Mika had his own trials with the gaffer. Being an extremely fast-paced and technical job which relies heavily on the duality of a Director of Photography and gaffer (that’s the guy who does all the lighting), a common language would be helpful. But in this case, there is none. Only way for Mika to communicate – and they even had a translator, but really you have to know the terms and the equipment so well to be able to be helpful – was by drawing the style of equipment they needed. Later on he looked like he had been drive over by a truck…
We enjoyed a nice dinner at the restaurant Nola. Well, there was one hiccup: a woman came in with a scruffy dog. I’ve seen her there before, and warned Mika: she has absolutely no control over her dog. And it became very apparent quickly: the dog was sniffing under everyone’s table, and that’s fine for me (for others it may be a nuisance, but I like dogs, although I’m a bit allergic to them so I try not petting too much), but in addition to this, the dog is fucking loud. He barks out happily, loudly, randomly and constantly – and even that is bearable. Like I said, I like dogs. Sometimes, dogs do bark. But what I can’t stand is people who can’t handle their dogs. If you want a dog so badly, at least take a moment to learn to work with it. What she was doing was rather appalling: when the dog wanted to go somewhere, she grabbed it by the tail and dragged it. Of course, it was yelping. And when it did that, she slapped it in the head. So the dog was totally confused: whatever it was doing was apparently wrong.
We had to move inside before getting into a fight with this madame. Fuck her. Some people shouldn’t have a dog…

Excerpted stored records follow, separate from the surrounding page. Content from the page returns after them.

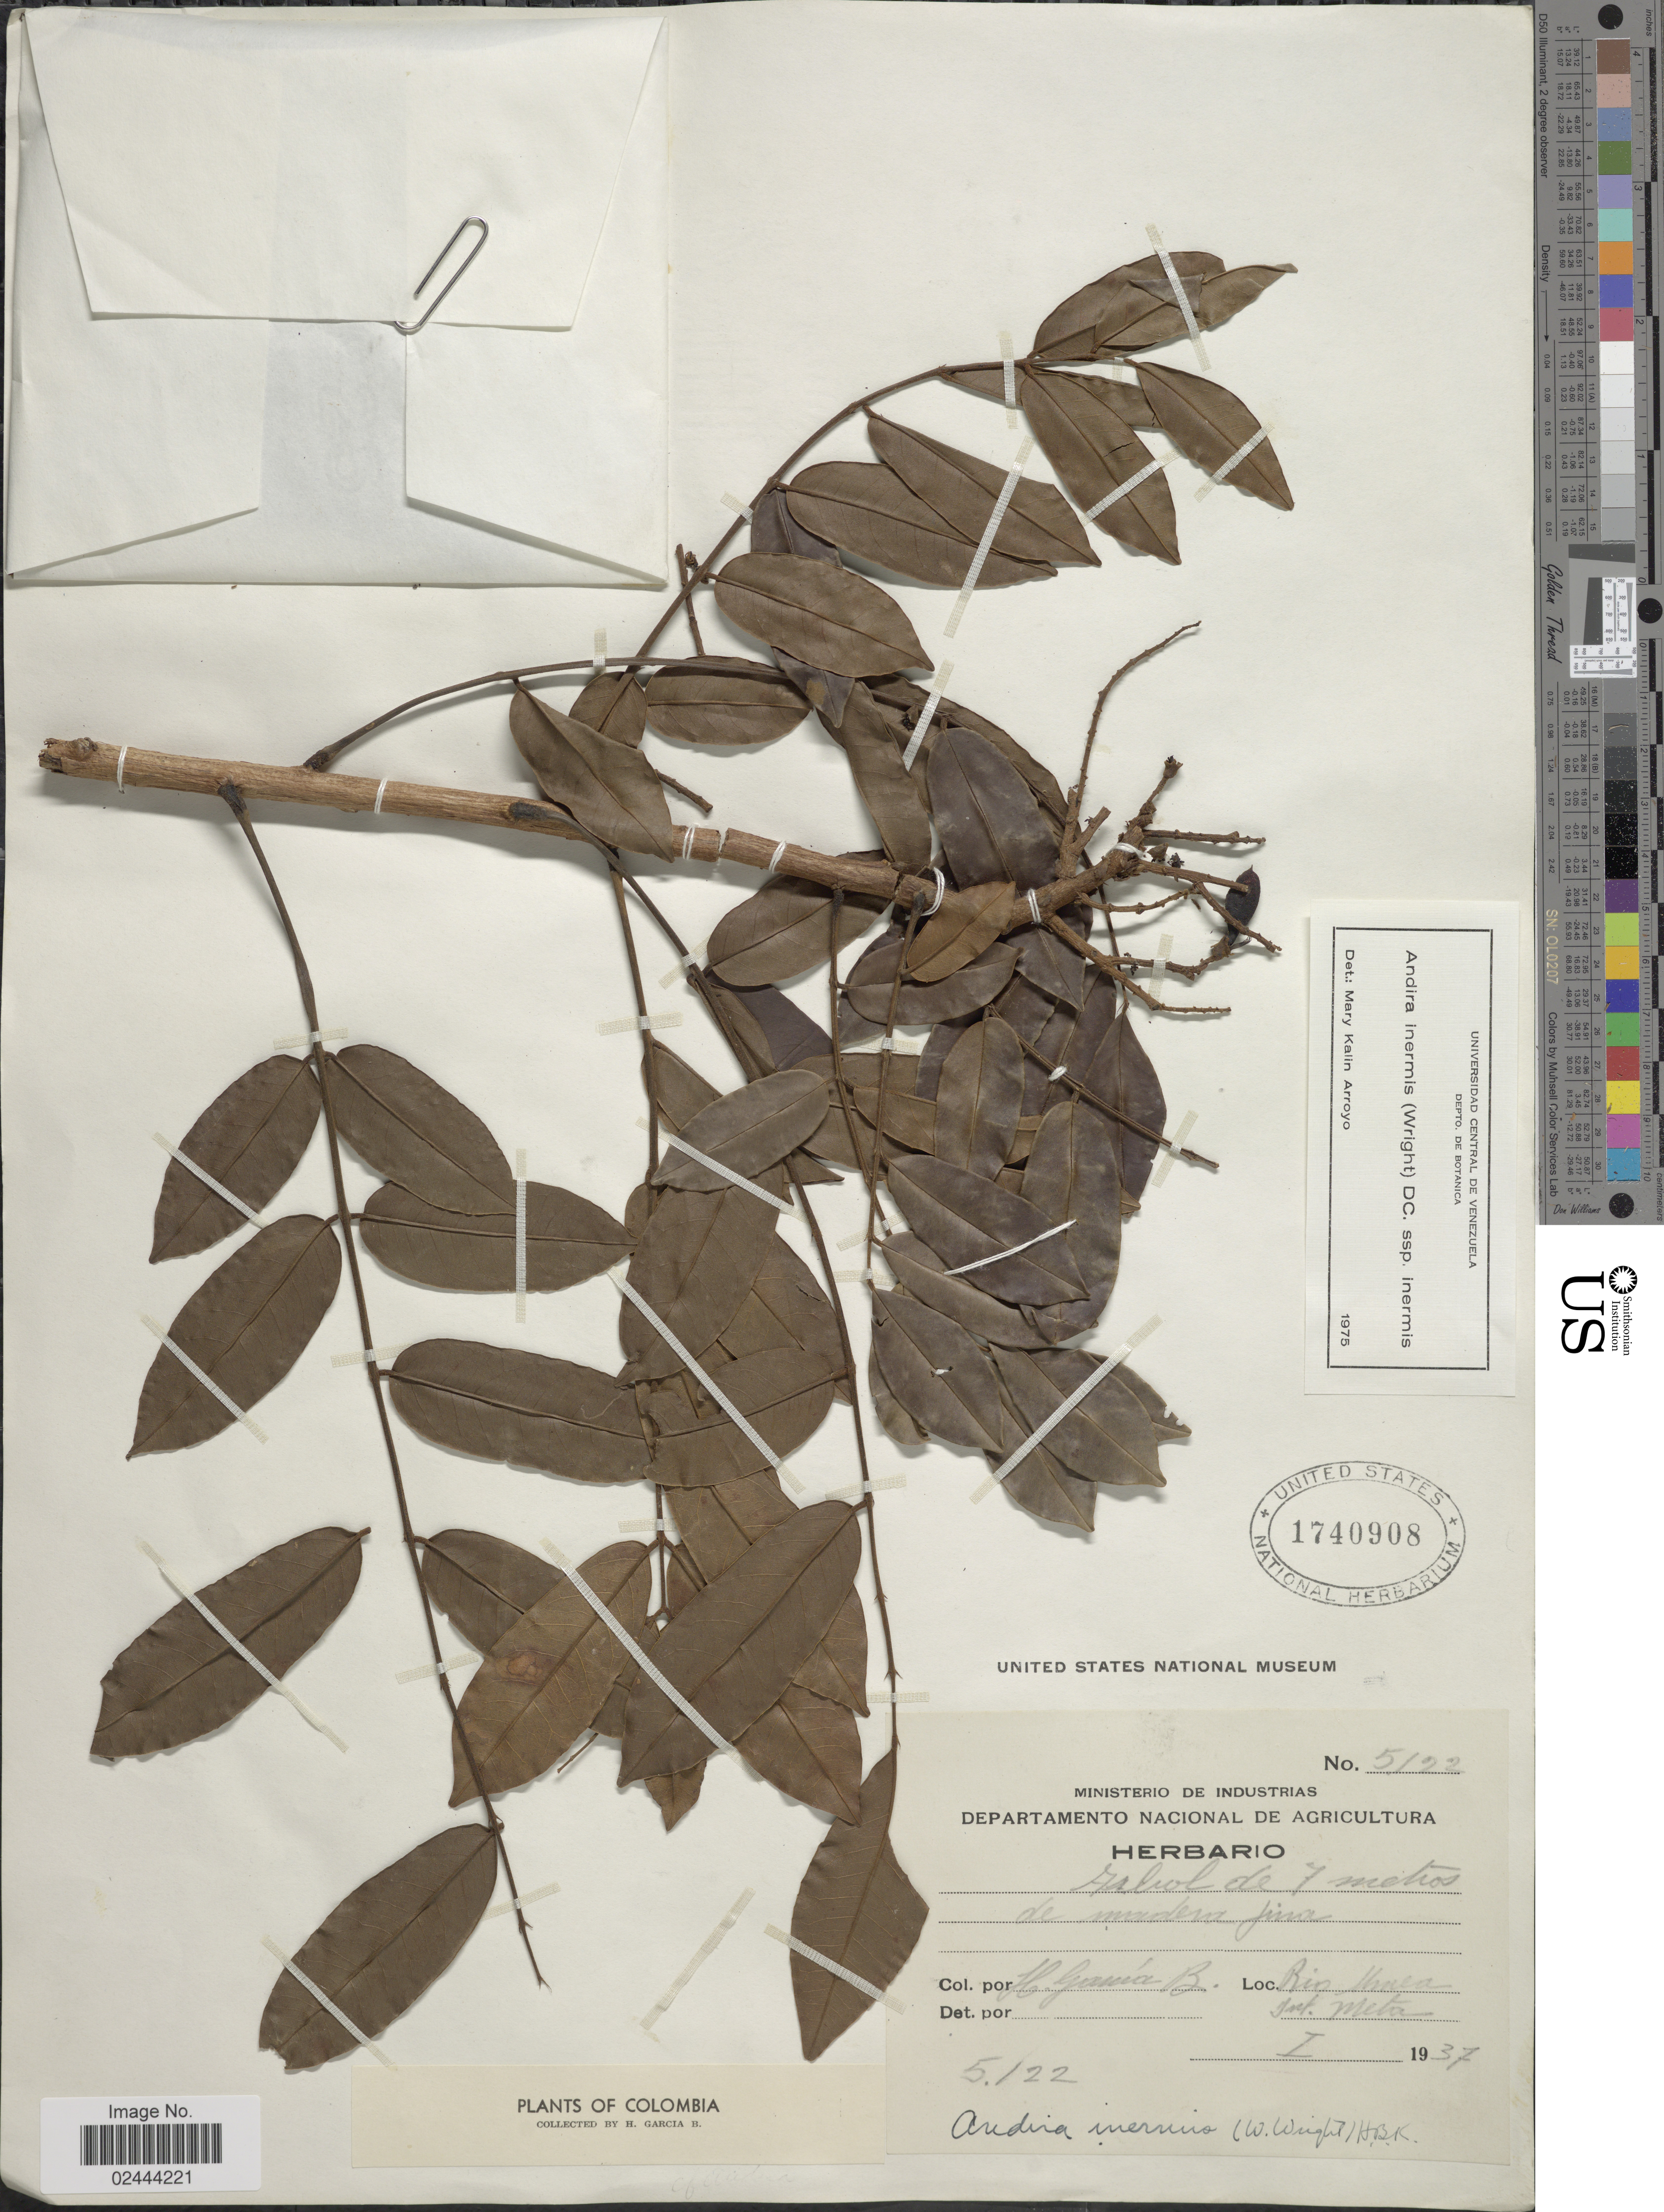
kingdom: Plantae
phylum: Tracheophyta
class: Magnoliopsida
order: Fabales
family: Fabaceae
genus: Andira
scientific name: Andira inermis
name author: (W. Wright) Kunth ex DC.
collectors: H. García Barriga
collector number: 5122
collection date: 1937-01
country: Colombia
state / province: Meta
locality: Rio Umea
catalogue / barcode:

Later, I introduced Maggie’s to Mika. It was another rather slow night, although it was nearly midnight on Saturday. The same band was playing the same versions of the same songs, as they have done every day for the last God knows how many years… My friend bartender was there, so were the pretty girls who spotted me – the big tattooed guy – instantly and came swarming about. We had few drinks there with Mika, talking about everything between the Earth and the sky above it, and I did a bit more of people-ogling. This time, a group of ugly fat businessmen had parked their asses into one of the cabinets, and pretty callgirls were swarming around them. The evening was headed for something I’d rather not picture, and didn’t care to stay to witness more, so we decided it’s time to head back home.